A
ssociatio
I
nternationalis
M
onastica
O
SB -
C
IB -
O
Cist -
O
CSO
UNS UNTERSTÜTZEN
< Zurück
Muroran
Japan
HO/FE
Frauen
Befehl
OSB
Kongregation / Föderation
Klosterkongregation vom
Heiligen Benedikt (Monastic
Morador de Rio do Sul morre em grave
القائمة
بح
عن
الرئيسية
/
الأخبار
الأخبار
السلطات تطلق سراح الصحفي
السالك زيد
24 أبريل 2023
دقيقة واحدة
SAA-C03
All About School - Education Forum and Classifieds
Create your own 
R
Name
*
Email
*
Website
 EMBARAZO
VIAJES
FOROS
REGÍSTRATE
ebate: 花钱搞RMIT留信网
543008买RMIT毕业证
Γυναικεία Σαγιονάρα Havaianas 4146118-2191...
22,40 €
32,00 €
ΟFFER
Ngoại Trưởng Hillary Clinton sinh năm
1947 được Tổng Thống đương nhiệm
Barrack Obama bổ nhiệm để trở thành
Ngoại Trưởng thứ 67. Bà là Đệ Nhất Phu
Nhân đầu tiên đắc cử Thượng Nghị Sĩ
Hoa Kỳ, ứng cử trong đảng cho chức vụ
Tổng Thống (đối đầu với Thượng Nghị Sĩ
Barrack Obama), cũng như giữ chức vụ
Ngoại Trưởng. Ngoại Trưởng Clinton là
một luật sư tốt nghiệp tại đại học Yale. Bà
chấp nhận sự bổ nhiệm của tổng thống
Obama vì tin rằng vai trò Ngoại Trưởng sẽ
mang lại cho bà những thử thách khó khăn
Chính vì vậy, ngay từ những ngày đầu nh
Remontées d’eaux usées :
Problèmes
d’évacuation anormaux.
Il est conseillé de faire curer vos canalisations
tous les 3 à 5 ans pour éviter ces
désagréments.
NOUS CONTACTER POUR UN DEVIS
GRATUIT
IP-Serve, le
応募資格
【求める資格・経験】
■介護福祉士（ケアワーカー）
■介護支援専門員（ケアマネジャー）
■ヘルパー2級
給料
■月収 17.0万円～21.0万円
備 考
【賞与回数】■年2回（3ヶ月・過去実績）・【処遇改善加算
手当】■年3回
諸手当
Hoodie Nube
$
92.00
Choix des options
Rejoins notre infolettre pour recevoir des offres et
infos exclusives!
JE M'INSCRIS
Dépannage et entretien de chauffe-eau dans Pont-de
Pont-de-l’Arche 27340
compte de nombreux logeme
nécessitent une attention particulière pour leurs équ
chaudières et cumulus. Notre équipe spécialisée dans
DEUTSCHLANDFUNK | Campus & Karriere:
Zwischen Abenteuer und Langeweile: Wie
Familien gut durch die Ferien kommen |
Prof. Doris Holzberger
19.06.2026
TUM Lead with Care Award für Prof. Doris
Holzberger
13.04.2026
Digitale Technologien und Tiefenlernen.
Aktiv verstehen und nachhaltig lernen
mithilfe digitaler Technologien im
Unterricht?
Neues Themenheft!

·····

# [WHAT THIS TASK INVOLVES]
Reproduce the stretch from the start of the records through the line containing "Ngoại Trưởng Hillary Clinton sinh năm", swapping "Frauen" for "Männer" and leaving all else unchanged.

# [ANSWER SPACE]
A
ssociatio
I
nternationalis
M
onastica
O
SB -
C
IB -
O
Cist -
O
CSO
UNS UNTERSTÜTZEN
< Zurück
Muroran
Japan
HO/FE
Männer
Befehl
OSB
Kongregation / Föderation
Klosterkongregation vom
Heiligen Benedikt (Monastic
Morador de Rio do Sul morre em grave
القائمة
بح
عن
الرئيسية
/
الأخبار
الأخبار
السلطات تطلق سراح الصحفي
السالك زيد
24 أبريل 2023
دقيقة واحدة
SAA-C03
All About School - Education Forum and Classifieds
Create your own 
R
Name
*
Email
*
Website
 EMBARAZO
VIAJES
FOROS
REGÍSTRATE
ebate: 花钱搞RMIT留信网
543008买RMIT毕业证
Γυναικεία Σαγιονάρα Havaianas 4146118-2191...
22,40 €
32,00 €
ΟFFER
Ngoại Trưởng Hillary Clinton sinh năm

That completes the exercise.